Bij de beoordeling van de inmenging van de zweedse Inlichtingendienst Wet op het fundamentele recht op privé-en gezinsleven, de Rechter de argumentatie van de algemene beginselen van voorzienbaarheid en het evenredigheidsbeginsel, dat wil zeggen of de storing was in overeenstemming met de wet en noodzakelijk is in een democratische de samenleving', zoals ze werden gegoten in haar Zakharov de uitspraak, en later bevestigd in Szabó.

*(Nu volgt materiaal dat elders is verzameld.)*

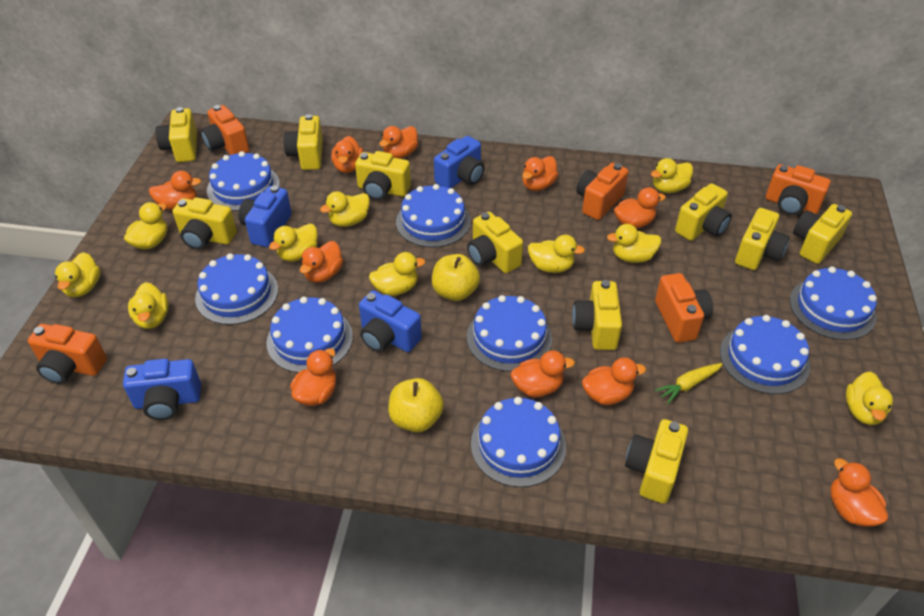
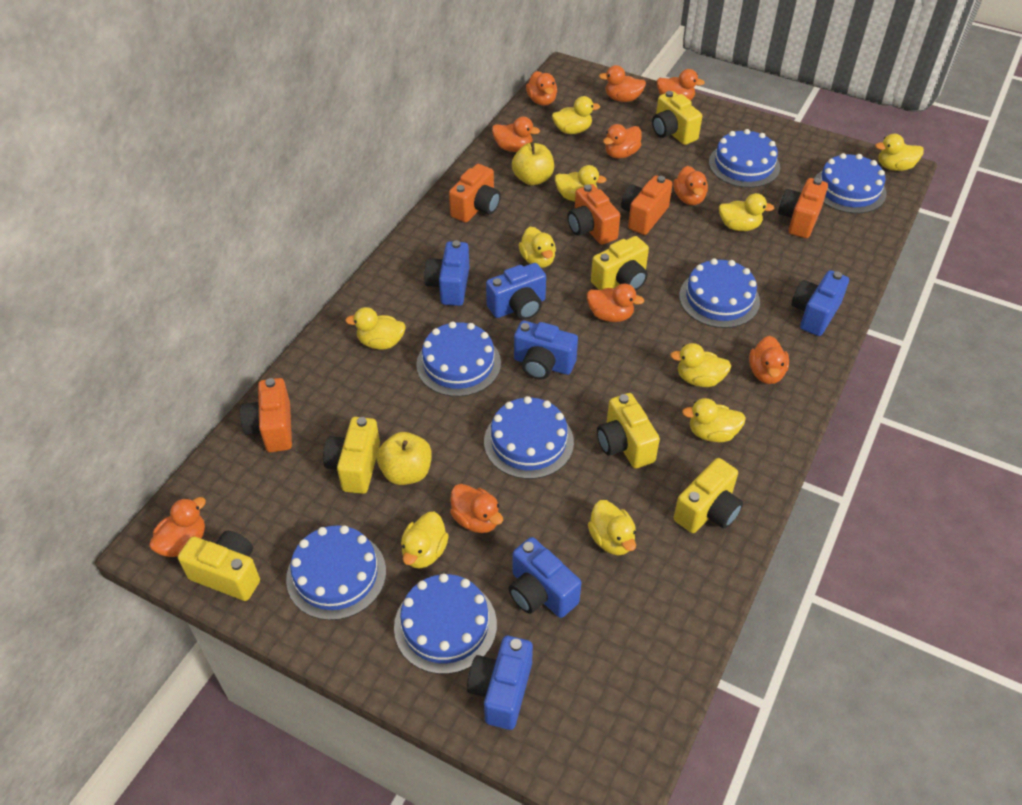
blue cake: 8 -> 7
blue camera: 4 -> 6
yellow camera: 10 -> 6
yellow carrot: 1 -> 0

Deze principes zijn ook op grote schaal in lijn met de Europese Unie geval recht, in casu de Digitale Rechten Ierland en Tele Sverige Watson uitspraken. In concreto, het Hof op basis van zijn beoordeling van de volgende factoren, om te bepalen of de zweedse wet voldaan, is de hoogst beschermende drempel: Het Hof, ondanks de vaststelling dat de wet ontbrak in sommige van de genoemde gebieden, namelijk de communicatie naar andere partijen en de melding en de oplossing-systeem, vastgelegd in een unaniem besluit dat in het algemeen de zweedse Inlichtingendienst kader voor signals intelligence in overeenstemming met deze principes en dus niet moet worden beschouwd als in overtreding van artikel acht van de Overeenkomst. Op het eerste gezicht, deze beslissing lijkt alleen maar bevestigen wat reeds 'gevestigde' in de rechtsorde van Europa, met betrekking tot de praktijken van de massa-toezicht door de bulk collectie persoonlijke gegevens. Zoals besproken in dit CiTiP blogpost, de twee hoogste supranationale Hoven van Europa, door middel van een reeks recente uitspraken op mass surveillance, zijn goedkeuring gehecht aan een uitgelijnd staan, met verwijzingen van de ene naar de andere, in het interpreteren van strikt de wettelijke beperkingen van de fundamentele rechten op privacy en de bescherming van de gegevens. In dit geval verwijst het Hof naar de Zakharov uitspraak elke stap van de weg, vaak herhalen van verbatim zijn argumentatie. Toch een paar punten verdienen om te specifiek te worden vermeld Op een theoretisch niveau, het is interessant om te let op de manier waarop de traditionele"drie-stappen-test', dat wil zeggen de beoordeling van de vraag of een verstoring van de fundamentele rechten 'in overeenstemming met de wet', 'noodzakelijk in een democratische samenleving' en 'in de uitoefening van een legitiem doel', wordt geformuleerd.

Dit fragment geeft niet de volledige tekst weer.